Art Gallery of Mississauga
AGM Exhibitions July 18 - Sept 7:
011+91 | 011+92
Telephone calling codes of India and Pakistan initiate a critical discourse on Locational Identity.
Artists
Khadija Baker, Avantika Bawa, Sunil Gupta, Dipna Horra, Eshan Rafi, Meera Sethi, Sumaira Tazeen, Joshua Vettivelu
011+91 | 011+92 is a curatorial research project that aims to initiate a critical discourse and presentation on locational identity as explored and presented by first and second generation Canadians who hail from South Asia. What part does a geographical divide play in notions of home, place and being? The dial codes from Canada to India and Pakistan open the dialogue.

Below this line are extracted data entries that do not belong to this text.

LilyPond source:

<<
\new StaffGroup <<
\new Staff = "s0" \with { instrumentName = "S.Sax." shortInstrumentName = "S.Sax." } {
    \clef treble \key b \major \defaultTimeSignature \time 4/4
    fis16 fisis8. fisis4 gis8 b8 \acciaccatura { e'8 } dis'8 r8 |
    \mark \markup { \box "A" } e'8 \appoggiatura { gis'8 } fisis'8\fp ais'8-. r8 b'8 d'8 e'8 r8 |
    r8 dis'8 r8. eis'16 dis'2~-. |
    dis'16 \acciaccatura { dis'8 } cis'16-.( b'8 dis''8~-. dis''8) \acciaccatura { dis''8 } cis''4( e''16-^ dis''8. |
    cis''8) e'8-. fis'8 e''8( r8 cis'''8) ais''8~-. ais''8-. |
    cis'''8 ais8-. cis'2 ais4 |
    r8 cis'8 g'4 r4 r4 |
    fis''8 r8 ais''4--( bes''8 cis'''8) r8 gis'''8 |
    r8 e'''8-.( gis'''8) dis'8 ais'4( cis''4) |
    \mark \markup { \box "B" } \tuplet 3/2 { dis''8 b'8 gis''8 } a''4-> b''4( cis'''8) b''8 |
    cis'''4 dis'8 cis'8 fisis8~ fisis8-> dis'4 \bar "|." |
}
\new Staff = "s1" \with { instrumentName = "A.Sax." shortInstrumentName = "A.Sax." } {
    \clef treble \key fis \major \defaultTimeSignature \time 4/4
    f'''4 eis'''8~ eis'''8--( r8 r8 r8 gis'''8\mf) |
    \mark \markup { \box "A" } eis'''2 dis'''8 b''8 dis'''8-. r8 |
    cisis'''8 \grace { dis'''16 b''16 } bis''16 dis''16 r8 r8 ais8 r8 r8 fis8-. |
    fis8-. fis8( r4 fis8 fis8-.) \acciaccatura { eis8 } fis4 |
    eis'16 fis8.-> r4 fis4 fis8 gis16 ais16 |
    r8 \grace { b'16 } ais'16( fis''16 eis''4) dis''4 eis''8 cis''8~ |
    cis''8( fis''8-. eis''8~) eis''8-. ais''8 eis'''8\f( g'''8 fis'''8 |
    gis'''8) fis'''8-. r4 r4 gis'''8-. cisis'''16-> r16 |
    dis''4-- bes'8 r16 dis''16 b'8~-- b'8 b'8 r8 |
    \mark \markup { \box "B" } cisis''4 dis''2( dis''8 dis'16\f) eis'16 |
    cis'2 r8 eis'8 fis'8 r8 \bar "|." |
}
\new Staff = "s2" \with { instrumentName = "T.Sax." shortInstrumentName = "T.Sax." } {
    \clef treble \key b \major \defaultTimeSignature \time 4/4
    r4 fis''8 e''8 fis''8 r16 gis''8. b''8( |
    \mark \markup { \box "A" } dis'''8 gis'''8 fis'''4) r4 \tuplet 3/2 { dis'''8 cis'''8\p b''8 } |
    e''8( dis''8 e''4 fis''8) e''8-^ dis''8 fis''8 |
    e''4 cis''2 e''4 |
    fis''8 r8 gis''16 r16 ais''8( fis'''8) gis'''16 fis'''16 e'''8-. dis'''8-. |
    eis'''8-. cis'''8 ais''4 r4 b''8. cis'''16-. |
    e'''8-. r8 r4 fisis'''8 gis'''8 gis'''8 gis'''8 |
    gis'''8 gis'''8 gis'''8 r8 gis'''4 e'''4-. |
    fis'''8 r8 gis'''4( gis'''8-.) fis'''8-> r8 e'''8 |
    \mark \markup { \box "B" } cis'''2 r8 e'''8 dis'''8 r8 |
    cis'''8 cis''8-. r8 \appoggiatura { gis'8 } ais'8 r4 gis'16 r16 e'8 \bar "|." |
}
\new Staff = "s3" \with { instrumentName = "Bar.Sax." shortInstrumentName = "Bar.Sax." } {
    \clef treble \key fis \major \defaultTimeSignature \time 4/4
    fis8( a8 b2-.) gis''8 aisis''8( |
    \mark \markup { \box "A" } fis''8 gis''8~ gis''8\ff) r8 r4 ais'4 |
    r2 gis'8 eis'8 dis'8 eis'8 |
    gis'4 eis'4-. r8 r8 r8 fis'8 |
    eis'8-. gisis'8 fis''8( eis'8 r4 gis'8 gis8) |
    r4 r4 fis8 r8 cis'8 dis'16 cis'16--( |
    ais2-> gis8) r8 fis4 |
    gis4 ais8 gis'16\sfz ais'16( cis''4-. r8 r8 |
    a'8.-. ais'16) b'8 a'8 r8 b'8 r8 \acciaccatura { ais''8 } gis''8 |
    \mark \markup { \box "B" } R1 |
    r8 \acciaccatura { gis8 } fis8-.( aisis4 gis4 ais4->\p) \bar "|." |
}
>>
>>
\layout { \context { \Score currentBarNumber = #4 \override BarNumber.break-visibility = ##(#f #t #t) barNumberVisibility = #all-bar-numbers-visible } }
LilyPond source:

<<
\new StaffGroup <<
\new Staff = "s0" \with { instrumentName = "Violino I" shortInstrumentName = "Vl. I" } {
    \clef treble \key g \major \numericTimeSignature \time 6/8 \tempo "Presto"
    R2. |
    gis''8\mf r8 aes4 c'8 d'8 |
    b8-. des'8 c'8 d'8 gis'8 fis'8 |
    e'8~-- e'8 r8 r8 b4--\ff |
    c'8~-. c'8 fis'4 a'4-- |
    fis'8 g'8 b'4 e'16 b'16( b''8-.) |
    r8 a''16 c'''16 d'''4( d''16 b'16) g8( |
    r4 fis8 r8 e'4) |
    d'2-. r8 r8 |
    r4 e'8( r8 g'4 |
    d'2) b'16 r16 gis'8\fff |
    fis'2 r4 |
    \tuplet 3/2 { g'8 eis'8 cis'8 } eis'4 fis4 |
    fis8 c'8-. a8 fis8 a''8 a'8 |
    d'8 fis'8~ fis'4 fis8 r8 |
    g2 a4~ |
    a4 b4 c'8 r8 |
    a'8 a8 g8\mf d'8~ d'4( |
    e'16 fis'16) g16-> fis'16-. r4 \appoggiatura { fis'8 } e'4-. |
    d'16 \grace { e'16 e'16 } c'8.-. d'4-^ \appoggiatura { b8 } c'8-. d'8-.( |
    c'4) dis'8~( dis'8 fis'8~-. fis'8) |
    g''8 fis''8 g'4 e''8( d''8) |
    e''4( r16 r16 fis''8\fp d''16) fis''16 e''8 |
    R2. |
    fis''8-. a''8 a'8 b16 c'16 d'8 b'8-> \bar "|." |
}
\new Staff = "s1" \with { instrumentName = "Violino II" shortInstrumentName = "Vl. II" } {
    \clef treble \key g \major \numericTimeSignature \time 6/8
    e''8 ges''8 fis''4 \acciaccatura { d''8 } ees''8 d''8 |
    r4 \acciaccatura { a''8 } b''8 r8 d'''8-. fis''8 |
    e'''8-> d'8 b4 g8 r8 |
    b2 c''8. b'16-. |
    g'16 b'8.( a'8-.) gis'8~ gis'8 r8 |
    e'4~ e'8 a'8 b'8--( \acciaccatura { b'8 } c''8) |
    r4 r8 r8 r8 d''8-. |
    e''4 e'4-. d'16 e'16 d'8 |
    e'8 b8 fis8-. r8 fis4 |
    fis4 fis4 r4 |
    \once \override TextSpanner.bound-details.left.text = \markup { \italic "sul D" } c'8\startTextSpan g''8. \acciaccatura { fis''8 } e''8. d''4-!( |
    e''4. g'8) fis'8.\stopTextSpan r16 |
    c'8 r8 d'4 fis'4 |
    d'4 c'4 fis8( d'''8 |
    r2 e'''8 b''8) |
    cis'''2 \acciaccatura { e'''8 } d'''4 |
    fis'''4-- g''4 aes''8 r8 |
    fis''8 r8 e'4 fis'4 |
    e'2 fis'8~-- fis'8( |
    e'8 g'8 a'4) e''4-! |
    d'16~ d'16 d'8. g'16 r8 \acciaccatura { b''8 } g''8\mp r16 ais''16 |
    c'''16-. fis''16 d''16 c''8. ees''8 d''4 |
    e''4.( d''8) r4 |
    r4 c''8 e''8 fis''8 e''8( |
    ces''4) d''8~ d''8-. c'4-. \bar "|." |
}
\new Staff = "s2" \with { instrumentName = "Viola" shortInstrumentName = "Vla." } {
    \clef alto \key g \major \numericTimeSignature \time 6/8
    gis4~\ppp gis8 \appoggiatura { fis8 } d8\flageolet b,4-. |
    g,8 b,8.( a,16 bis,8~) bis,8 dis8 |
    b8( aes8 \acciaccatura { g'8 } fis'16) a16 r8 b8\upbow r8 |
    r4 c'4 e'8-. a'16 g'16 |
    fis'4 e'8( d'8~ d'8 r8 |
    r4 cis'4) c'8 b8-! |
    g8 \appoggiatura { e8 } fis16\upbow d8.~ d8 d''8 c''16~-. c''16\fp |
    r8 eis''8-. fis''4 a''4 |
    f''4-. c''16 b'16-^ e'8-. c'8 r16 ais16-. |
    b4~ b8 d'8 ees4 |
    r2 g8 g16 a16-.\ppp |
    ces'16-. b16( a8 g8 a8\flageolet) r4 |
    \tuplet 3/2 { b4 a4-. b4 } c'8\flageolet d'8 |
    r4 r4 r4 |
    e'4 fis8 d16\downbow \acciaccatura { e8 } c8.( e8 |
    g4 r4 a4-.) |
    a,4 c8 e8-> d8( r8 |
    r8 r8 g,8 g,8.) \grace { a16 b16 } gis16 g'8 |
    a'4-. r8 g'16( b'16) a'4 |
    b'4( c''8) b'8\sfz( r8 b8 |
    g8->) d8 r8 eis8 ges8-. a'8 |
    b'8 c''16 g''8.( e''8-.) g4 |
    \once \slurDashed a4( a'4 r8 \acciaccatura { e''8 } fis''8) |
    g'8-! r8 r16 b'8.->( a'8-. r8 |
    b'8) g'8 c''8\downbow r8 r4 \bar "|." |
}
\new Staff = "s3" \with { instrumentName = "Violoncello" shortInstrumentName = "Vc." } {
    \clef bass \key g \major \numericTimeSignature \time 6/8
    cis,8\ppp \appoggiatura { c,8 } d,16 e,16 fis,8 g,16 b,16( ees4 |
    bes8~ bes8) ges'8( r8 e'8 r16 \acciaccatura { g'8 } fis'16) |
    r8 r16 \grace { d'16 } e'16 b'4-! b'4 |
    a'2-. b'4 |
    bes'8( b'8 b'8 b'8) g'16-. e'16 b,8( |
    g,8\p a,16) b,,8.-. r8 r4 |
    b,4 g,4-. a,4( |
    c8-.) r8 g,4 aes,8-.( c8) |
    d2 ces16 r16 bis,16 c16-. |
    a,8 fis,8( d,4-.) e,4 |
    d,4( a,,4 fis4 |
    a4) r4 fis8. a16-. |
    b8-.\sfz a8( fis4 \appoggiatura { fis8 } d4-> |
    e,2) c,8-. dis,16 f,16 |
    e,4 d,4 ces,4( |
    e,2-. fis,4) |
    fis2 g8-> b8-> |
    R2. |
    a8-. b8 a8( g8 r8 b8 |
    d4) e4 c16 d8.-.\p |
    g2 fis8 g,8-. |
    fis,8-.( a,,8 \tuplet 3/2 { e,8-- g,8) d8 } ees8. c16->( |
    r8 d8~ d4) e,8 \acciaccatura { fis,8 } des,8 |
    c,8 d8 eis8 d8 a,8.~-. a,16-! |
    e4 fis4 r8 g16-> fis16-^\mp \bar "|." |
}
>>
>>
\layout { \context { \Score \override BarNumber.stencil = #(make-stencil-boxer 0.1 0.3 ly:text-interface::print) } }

Mississauga represents the diaspora of many cultures, an estimated 62 % of citizens speak Hindi, Urdu, or Punjabi as a first language. The artists in this exhibition respond to the act of communicating to, from or about home, framing contemporary artists at the forefront of a social conversation where identity may or not be central to the work, whereas life experience and humanistic values are at the forefront of this complex cipher. In an age of when we are everywhere at once, how can being and displacement create a homing instinct? In the Canada of tomorrow, home to an ever-increasing global diaspora and to heterogeneous, urban immigrant communities, the hierarchical, colonial past is erased with emergent identities giving a new face to our nation. If the interface between ethnicity and the arts in Canada in the future is unpredictable, one reality seems certain: a growing number and variety of artistic expressions of multiple and cross-cultural ethnicities comprise a strong future where home and connection to the new is a strong construct of self.
P Mansaram Past | Present
P. Mansaram | Past Present is the first retrospective exhibition of the acclaimed Canadian artist, Panchal Mansaram, and includes examples from all facets of his career. Tracing Mansaram's considerable artistic output, the exhibition features more than 20 preparatory drawings, sketches, collage studies and panels relating to his early work from the 1970 through 2013.
Mansaram was born in Mount Abu, in Rajasthan India. Beginning with his time as a student between 1954 and 1959 he studied at the Sir J.J. School of Art in Mumbai; and from 1963-64, he attended the State Academy of Fine Arts, Amsterdam, Netherlands on a Dutch Government Fellowship. In the late 1970s, when Mansaram first came into contact with the artworld of Toronto, where he met Marshall McLuhan the two formed a life-long friendship build upon ideas, art and dialogue. The exhibition will include a selection of his contributions to Mansaram. Several early pieces, among the first of his exhibited works, offer a glimpse into his struggle to channel cultural commentary into layered, subversive cultural observations of Canadian life. Drawing on his interest in the image, palimpsest and colour, the exhibition presents a range of artistic styles and strategies, he developed dynamic new ideas within the field of digital, painting and collage.
A significant portion of the exhibition is devoted to image collages the work that in its myriad forms has consumed the artist throughout his career. Published between 1978 and 2011, this body of work highlights the commitment and vision of a senior artist. The exhibition includes research material, preliminary sketches, photographs and storyboards related to the evolution of Mansaram with images, pages and publications that reveal the artist' legacy. Spiegelman's narrative and formal innovations with collage work have proven to be influential to an entire generation of artists.
P. Mansaram's work is held in the public trust in numerous collections, including the Royal Ontario Museum, Air India, Marshall McLuhan estate, Art Gallery of Hamilton, Art Gallery of Mississauga, Government of Ontario Art Collection, National Gallery of Canada, and Modern Art New Delhi.